Texte:
C'est un chiffre martelé par le ministre de l'Intérieur, Bruno Retailleau : l'Algérie avait "refusé à dix reprises" l'expulsion par la France de l'homme devenu le principal suspect de l'attentat commis samedi 22 février à Mulhouse (Haut-Rhin). Un passant avait été tué à l'arme blanche, et plusieurs agents et policiers municipaux blessés, près d'un marché. L'homme arrêté après les faits est un trentenaire algérien, qui figurait dans le fichier de traitement des signalements pour la prévention de la radicalisation à caractère terroriste (FSPRT), et qui était visé par une obligation de quitter le territoire français (OQTF) dont l'exécution avait été empêchée par l'Algérie.

Une situation jugée "inacceptable" par le Premier ministre, François Bayrou. Celui-ci a même affirmé, mercredi, que la France s'était heurtée jusqu'à "quatorze fois" aux refus des autorités algériennes concernant cet homme. Ce même jour, lors d'un comité interministériel de contrôle de l'immigration convoqué par le chef du gouvernement, le ministre des Affaires étrangères, Jean-Noël Barrot, a présenté un rapport demandé "aux 19 ambassadeurs dans les pays où nous avons le plus de difficultés à renvoyer les étrangers en situation irrégulière" afin de "prendre des actions vigoureuses". Parmi ces pays : l'Algérie.

"La France va demander au gouvernement algérien que soient réexaminée la totalité des accords [de 1968] et la manière dont ces accords sont exécutés", a annoncé le Premier ministre à l'issue de cette réunion. Ces accords créent un statut unique pour les ressortissants algériens en matière de circulation, de séjour et d'emploi en France. Paris va aussi présenter au gouvernement algérien une liste "d'urgence de personnes qui doivent pouvoir retourner dans leur pays", et tiendra compte de l'exécution de ces demandes au moment de décider de l'avenir des accords migratoires. Or, en la matière, Alger n'est pas bon élève, selon la France.

Un blocage à géométrie variable

En 2024, environ 42% des 5 000 demandes de laissez-passer consulaires formulées par la France ont été acceptées dans les temps par les autorités algériennes, a appris franceinfo auprès de la Direction générale des étrangers en France (DGEF), qui dépend du ministère de l'Intérieur. Ce laissez-passer consulaire est indispensable aux autorités françaises si elles veulent renvoyer dans leur pays des étrangers en situation irrégulière. Il fait office de document de voyage. A titre de comparaison, tout pays confondu, environ 60% des demandes françaises de laissez-passer ont été acceptées en 2024. Néanmoins, "le nombre d'Algériens éloignés progresse constamment depuis 2021, et place cette nationalité en première position" parmi les étrangers expulsés par la France, note le ministère de l'Intérieur dans son rapport sur les chiffres de l'immigration en 2024.

Consigne A: Selon le texte, pourquoi le laissez-passer consulaire est-il indispensable aux autorités françaises ? Répondez en une à trois phrases.
Consigne B:
Répondez à ces questions sur le texte :
(i) Combien de refus des autorités algériennes le Premier ministre a-t-il évoqués au sujet de cet homme ?
(ii) À combien d'ambassadeurs le rapport présenté par Jean-Noël Barrot a-t-il été demandé ?
(iii) Quelle part des demandes françaises de laissez-passer consulaires l'Algérie a-t-elle acceptée dans les temps en 2024 ?
Consigne C: Rédigez, s'il vous plaît, la suite du texte sur les expulsions vers l'Algérie, à partir de sa dernière phrase.
Les enregistrements forment un matériau distinct du texte.

(Listes de zones annotées)

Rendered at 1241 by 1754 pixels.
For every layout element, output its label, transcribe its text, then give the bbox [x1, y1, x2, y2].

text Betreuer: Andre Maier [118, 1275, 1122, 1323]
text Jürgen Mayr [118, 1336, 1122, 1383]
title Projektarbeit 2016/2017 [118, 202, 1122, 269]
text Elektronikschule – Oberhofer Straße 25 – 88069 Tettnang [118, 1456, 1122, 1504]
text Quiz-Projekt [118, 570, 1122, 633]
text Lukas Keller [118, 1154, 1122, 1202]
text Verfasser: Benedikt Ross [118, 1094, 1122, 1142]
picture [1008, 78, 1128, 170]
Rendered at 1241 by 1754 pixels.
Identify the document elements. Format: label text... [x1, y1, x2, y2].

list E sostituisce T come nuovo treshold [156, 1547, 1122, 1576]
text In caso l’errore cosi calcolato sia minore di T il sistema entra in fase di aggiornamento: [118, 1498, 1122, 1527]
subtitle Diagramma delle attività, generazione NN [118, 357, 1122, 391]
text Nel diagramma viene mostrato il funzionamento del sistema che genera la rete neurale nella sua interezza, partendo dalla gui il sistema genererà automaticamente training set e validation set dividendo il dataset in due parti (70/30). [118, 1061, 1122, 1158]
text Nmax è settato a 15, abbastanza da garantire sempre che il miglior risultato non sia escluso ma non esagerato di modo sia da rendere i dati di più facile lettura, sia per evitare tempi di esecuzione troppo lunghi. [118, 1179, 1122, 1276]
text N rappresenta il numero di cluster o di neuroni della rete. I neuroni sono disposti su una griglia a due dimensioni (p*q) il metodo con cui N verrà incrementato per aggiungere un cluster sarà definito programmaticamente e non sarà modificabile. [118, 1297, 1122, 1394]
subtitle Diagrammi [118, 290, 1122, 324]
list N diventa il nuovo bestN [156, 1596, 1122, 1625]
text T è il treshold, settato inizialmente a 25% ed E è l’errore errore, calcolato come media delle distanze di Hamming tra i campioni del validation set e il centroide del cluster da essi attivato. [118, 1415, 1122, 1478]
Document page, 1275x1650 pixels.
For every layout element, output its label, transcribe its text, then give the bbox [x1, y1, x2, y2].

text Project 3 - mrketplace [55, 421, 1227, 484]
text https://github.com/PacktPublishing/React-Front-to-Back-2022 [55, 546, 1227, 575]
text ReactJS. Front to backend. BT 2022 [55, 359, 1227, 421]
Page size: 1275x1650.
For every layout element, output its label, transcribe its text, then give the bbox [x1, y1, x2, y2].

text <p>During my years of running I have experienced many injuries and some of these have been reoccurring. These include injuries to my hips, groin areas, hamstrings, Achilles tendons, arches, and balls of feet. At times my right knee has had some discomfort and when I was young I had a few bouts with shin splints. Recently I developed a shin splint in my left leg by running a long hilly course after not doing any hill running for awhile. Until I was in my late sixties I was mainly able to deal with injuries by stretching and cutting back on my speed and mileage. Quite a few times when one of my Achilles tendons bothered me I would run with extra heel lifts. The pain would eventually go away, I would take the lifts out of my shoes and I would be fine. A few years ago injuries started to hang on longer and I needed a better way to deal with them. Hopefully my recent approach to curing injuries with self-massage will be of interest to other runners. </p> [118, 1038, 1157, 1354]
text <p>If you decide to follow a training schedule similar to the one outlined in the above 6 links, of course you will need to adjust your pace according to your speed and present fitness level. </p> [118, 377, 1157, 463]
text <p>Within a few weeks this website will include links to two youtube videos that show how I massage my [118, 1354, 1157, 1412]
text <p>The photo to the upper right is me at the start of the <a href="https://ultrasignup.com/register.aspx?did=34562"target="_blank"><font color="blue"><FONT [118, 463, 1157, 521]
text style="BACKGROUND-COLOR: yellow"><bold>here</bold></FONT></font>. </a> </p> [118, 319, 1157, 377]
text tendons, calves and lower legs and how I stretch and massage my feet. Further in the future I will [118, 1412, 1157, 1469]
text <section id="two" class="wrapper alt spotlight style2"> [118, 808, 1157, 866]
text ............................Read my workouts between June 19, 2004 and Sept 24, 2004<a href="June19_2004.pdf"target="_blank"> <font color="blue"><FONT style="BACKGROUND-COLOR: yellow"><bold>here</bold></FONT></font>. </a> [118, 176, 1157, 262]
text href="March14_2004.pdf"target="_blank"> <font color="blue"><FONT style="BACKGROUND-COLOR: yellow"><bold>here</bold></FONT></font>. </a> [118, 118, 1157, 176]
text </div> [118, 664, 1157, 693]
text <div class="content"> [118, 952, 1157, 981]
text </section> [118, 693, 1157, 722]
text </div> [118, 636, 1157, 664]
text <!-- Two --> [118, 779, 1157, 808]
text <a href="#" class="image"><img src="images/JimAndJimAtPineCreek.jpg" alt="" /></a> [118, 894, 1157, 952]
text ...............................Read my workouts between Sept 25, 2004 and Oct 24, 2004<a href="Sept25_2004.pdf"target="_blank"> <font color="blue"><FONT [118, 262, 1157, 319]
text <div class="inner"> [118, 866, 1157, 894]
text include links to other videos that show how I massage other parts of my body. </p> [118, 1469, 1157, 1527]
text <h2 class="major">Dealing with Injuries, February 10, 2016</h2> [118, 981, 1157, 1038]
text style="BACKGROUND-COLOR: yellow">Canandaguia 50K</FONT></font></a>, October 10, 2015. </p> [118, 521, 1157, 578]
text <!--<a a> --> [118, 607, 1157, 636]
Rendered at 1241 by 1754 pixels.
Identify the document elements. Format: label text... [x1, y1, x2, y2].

Bonne réponse A: Les autorités françaises en ont besoin pour renvoyer dans leur pays des étrangers en situation irrégulière. Ce laissez-passer fait en effet office de document de voyage.

Bonne réponse B:
(i) Jusqu'à quatorze refus.
(ii) À 19 ambassadeurs.
(iii) Environ 42 % des 5 000 demandes.

Bonne réponse C:
Les autorités algériennes "jouent en réalité un double jeu, peste une source gouvernementale. Ils ont la volonté de montrer qu'ils ne sont pas les mauvais élèves – longtemps, cela a été le Maroc, par exemple – mais ils bloquent sur des dossiers qui sont prioritaires pour nous."

"Alger bloque sur des cas dont ils estiment qu'ils sont en capacité d'humilier la France."

Une source gouvernementale

à franceinfo

Outre l'attaque de Mulhouse, le cas de plusieurs influenceurs algériens a largement crispé les relations franco-algériennes ces dernières semaines. L'homme connu en ligne sous le pseudonyme Doualemn est ainsi au cœur d'un bras de fer entre Alger et Paris : sous le coup d'une OQTF, il avait été placé dans un avion vers l'Algérie, puis renvoyé vers la France par les autorités algériennes, le 9 janvier. Le tribunal administratif de Melun a finalement annulé son OQTF, le 6 février.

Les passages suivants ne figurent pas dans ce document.